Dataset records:

|---|

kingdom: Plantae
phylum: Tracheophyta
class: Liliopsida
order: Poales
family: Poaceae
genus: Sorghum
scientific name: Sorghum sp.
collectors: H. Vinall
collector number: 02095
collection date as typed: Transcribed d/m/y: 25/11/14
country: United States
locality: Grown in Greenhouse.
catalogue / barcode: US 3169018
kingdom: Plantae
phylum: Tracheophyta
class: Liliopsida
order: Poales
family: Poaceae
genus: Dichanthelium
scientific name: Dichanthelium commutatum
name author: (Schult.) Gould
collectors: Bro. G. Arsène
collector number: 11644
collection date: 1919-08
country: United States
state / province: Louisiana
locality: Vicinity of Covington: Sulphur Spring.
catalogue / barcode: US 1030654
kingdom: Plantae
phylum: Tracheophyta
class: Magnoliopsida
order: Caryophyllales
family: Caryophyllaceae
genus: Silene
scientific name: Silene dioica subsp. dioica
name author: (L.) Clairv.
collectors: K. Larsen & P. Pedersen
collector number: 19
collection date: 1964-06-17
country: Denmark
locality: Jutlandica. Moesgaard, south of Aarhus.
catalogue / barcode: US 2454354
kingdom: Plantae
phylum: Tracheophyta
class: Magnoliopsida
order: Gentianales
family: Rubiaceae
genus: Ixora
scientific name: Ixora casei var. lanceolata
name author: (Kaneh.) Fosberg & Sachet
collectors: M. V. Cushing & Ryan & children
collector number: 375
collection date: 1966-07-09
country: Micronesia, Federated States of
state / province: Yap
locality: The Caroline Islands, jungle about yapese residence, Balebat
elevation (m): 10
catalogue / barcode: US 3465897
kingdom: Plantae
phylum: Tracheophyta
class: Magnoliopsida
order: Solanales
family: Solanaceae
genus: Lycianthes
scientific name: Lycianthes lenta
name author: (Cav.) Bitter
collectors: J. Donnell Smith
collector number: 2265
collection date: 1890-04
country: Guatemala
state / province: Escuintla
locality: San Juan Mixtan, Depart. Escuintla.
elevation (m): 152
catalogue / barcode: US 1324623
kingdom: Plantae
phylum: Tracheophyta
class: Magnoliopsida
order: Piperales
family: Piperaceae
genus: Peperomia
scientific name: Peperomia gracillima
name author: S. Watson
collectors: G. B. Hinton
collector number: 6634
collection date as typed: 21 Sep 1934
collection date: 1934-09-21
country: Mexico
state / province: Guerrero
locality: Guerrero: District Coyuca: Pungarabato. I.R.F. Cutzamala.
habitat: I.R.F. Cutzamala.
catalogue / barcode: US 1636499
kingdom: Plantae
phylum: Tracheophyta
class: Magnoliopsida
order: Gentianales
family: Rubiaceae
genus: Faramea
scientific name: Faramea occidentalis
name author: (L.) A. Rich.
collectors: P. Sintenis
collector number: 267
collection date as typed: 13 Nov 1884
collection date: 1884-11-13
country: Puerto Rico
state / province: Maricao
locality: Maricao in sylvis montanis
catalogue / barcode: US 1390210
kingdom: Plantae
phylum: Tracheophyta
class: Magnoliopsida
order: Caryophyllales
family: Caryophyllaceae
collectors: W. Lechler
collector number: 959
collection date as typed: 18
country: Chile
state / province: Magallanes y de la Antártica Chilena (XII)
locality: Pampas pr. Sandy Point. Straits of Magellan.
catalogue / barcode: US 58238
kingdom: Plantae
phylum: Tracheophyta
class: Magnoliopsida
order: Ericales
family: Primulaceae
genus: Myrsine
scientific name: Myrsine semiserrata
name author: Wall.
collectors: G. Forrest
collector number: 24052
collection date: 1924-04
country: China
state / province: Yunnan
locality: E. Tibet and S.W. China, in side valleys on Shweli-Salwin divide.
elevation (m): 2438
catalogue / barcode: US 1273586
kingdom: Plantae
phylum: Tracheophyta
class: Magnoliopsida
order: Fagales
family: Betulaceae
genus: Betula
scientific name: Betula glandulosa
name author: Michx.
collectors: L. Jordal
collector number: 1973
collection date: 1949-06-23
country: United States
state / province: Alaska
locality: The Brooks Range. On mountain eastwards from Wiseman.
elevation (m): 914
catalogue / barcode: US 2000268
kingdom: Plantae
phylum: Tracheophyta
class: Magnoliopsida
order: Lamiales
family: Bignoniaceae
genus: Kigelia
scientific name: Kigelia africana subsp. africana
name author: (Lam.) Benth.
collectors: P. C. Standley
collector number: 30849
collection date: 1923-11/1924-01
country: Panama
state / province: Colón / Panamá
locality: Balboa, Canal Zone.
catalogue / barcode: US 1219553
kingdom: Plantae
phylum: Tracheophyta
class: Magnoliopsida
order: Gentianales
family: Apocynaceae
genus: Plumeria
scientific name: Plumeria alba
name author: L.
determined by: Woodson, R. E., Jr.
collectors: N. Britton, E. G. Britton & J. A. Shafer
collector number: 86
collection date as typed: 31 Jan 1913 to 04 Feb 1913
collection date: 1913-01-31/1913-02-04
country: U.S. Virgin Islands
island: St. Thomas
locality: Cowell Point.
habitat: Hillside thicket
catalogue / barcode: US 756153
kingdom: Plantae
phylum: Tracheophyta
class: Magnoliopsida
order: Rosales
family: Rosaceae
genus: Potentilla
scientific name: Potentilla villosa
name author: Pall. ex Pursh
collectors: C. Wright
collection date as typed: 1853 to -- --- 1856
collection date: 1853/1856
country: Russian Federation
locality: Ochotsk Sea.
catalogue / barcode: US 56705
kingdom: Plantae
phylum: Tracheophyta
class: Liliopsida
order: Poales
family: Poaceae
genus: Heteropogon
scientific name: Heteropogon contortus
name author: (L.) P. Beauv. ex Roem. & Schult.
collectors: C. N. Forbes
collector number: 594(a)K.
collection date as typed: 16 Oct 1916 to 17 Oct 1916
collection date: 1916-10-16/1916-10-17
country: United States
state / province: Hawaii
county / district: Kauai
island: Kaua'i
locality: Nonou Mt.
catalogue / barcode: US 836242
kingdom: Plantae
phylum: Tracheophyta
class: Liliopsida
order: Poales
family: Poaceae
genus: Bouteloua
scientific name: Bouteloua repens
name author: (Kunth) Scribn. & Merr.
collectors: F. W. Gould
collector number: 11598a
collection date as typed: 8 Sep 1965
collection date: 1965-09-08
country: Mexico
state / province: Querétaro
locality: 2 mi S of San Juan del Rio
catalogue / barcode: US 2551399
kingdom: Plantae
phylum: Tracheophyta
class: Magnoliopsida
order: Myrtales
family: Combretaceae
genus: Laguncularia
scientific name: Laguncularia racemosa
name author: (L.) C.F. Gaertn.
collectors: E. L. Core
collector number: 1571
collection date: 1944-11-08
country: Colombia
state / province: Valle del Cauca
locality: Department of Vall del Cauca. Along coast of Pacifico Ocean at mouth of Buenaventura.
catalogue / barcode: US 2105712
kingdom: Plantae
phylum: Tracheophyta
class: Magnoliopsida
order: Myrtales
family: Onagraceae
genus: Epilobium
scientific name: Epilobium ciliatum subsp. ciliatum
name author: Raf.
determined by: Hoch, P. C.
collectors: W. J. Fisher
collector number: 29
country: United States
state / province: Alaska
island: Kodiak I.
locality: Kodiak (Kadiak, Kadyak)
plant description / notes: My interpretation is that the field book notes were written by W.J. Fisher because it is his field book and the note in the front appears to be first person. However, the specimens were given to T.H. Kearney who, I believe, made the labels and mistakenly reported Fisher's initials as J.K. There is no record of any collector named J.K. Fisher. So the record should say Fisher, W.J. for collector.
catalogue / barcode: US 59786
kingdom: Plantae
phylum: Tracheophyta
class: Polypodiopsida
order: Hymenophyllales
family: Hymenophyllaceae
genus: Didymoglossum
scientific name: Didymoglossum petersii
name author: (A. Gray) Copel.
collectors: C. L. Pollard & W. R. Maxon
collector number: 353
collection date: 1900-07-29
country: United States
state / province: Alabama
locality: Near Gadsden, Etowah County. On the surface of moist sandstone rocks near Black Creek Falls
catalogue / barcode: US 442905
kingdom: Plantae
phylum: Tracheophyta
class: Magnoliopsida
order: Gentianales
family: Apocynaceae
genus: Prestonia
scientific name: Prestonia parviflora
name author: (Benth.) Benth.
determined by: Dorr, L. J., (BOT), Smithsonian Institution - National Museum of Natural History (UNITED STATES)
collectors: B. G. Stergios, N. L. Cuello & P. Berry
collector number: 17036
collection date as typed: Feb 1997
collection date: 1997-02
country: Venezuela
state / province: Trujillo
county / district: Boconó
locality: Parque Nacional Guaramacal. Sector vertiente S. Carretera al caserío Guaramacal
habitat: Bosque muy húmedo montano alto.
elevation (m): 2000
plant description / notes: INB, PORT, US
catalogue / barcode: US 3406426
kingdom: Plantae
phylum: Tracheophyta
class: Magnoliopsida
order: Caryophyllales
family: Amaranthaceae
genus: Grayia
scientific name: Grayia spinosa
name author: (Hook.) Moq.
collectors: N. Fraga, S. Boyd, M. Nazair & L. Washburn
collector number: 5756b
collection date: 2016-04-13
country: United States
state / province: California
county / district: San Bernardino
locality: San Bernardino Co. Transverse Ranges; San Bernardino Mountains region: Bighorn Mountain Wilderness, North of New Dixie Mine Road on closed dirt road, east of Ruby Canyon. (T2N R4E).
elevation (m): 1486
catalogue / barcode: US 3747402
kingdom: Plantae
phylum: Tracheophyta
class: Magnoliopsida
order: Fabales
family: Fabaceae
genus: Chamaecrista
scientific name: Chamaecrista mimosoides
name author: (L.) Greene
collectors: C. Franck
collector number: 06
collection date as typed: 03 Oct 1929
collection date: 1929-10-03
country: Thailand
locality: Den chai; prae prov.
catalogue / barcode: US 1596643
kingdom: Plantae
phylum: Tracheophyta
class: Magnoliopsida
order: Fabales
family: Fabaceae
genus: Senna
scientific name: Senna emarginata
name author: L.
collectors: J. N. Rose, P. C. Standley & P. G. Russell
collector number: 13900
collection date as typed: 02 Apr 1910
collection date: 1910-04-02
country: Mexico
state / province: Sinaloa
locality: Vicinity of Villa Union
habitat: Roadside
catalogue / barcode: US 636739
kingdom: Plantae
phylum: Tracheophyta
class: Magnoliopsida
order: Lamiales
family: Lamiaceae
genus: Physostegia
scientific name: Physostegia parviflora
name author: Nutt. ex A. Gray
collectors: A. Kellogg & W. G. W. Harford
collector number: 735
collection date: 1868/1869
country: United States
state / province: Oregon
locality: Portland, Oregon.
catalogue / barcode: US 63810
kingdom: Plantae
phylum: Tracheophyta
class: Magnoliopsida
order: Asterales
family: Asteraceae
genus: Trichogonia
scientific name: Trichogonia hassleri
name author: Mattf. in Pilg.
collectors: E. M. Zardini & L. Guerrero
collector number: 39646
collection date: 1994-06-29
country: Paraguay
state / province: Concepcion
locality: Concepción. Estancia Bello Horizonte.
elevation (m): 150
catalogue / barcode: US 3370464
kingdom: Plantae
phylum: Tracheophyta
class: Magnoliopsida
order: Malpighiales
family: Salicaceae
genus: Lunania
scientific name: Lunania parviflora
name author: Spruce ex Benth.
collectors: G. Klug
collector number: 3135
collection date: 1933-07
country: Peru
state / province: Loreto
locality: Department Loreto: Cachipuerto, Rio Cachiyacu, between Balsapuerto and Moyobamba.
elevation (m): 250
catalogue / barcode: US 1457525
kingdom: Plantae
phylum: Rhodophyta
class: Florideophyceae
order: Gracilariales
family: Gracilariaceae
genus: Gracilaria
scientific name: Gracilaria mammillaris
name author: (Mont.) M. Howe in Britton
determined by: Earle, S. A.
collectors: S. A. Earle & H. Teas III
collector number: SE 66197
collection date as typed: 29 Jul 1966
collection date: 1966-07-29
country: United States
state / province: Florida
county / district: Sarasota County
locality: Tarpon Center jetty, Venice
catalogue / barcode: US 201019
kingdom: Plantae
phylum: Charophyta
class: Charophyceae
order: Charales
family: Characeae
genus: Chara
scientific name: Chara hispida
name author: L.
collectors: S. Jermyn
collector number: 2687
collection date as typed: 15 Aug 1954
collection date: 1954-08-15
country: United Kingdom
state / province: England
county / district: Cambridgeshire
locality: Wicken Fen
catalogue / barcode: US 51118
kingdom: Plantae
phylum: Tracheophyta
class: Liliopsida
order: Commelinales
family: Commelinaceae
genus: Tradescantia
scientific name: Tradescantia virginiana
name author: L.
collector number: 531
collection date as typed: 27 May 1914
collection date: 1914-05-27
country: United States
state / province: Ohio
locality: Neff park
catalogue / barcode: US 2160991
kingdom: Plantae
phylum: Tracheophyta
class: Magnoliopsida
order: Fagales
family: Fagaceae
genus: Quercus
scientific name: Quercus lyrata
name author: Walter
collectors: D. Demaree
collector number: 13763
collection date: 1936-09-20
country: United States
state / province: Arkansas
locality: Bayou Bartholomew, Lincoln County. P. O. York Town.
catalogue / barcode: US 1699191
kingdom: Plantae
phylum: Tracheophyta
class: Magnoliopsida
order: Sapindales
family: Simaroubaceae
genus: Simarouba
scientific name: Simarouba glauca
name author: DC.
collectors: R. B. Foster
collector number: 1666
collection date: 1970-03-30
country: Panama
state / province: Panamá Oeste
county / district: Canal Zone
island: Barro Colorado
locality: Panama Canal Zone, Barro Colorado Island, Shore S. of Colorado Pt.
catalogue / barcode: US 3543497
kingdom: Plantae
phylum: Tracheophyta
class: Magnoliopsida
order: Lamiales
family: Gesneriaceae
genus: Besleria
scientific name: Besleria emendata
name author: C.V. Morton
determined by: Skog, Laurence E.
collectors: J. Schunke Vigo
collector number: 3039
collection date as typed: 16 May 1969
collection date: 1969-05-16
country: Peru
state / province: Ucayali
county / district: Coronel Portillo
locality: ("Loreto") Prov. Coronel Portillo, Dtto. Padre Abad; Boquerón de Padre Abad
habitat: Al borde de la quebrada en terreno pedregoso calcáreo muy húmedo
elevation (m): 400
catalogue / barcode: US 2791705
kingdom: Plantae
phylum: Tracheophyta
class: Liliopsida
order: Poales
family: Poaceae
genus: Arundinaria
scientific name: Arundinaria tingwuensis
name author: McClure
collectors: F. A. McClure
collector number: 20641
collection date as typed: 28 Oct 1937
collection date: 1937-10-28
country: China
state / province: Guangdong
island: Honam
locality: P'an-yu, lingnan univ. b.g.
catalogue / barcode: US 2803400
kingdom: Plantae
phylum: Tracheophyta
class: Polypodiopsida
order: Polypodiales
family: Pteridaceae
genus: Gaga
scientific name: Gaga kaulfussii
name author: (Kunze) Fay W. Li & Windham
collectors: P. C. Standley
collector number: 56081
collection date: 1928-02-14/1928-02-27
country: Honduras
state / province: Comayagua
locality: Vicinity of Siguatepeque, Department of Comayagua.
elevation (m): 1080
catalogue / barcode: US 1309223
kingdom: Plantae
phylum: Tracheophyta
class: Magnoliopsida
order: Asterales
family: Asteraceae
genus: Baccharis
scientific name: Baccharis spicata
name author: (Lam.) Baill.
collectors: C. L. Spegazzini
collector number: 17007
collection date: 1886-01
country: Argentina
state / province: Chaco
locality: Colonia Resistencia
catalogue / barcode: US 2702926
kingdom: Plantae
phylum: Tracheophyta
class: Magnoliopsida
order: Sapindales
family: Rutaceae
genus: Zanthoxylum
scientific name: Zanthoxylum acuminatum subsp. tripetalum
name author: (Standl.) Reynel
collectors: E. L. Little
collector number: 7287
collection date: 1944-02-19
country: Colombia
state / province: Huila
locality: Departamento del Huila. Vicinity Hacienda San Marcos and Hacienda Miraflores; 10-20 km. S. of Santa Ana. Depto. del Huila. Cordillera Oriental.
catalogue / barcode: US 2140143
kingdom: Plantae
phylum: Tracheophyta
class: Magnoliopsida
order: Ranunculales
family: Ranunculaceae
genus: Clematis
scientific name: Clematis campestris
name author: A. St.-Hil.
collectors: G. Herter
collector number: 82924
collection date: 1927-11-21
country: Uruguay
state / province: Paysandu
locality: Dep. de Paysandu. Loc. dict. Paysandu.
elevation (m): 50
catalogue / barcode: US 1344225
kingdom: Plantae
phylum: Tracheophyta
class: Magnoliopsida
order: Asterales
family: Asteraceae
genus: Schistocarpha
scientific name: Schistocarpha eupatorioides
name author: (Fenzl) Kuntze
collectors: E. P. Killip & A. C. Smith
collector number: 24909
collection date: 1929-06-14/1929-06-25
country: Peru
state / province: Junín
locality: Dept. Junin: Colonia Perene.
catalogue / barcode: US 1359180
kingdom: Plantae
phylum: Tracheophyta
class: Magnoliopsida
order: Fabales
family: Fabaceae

|---|

Set exercise: Format everything in the records from the line containing "family: Onagraceae" down to the line containing "collector number: 17036", both included, as a two-column CSV with the columns field and value. Give one row per line, with each entry in its own quoted field and any line breaks replaced by spaces.

Task response:
field,value
"family:","Onagraceae"
"genus:","Epilobium"
"scientific name:","Epilobium ciliatum subsp. ciliatum"
"name author:","Raf."
"determined by:","Hoch, P. C."
"collectors:","W. J. Fisher"
"collector number:","29"
"country:","United States"
"state / province:","Alaska"
"island:","Kodiak I."
"locality:","Kodiak (Kadiak, Kadyak)"
"plant description / notes:","My interpretation is that the field book notes were written by W.J. Fisher because it is his field book and the note in the front appears to be first person. However, the specimens were given to T.H. Kearney who, I believe, made the labels and mistakenly reported Fisher's initials as J.K. There is no record of any collector named J.K. Fisher. So the record should say Fisher, W.J. for collector."
"catalogue / barcode:","US 59786"
"kingdom:","Plantae"
"phylum:","Tracheophyta"
"class:","Polypodiopsida"
"order:","Hymenophyllales"
"family:","Hymenophyllaceae"
"genus:","Didymoglossum"
"scientific name:","Didymoglossum petersii"
"name author:","(A. Gray) Copel."
"collectors:","C. L. Pollard & W. R. Maxon"
"collector number:","353"
"collection date:","1900-07-29"
"country:","United States"
"state / province:","Alabama"
"locality:","Near Gadsden, Etowah County. On the surface of moist sandstone rocks near Black Creek Falls"
"catalogue / barcode:","US 442905"
"kingdom:","Plantae"
"phylum:","Tracheophyta"
"class:","Magnoliopsida"
"order:","Gentianales"
"family:","Apocynaceae"
"genus:","Prestonia"
"scientific name:","Prestonia parviflora"
"name author:","(Benth.) Benth."
"determined by:","Dorr, L. J., (BOT), Smithsonian Institution - National Museum of Natural History (UNITED STATES)"
"collectors:","B. G. Stergios, N. L. Cuello & P. Berry"
"collector number:","17036"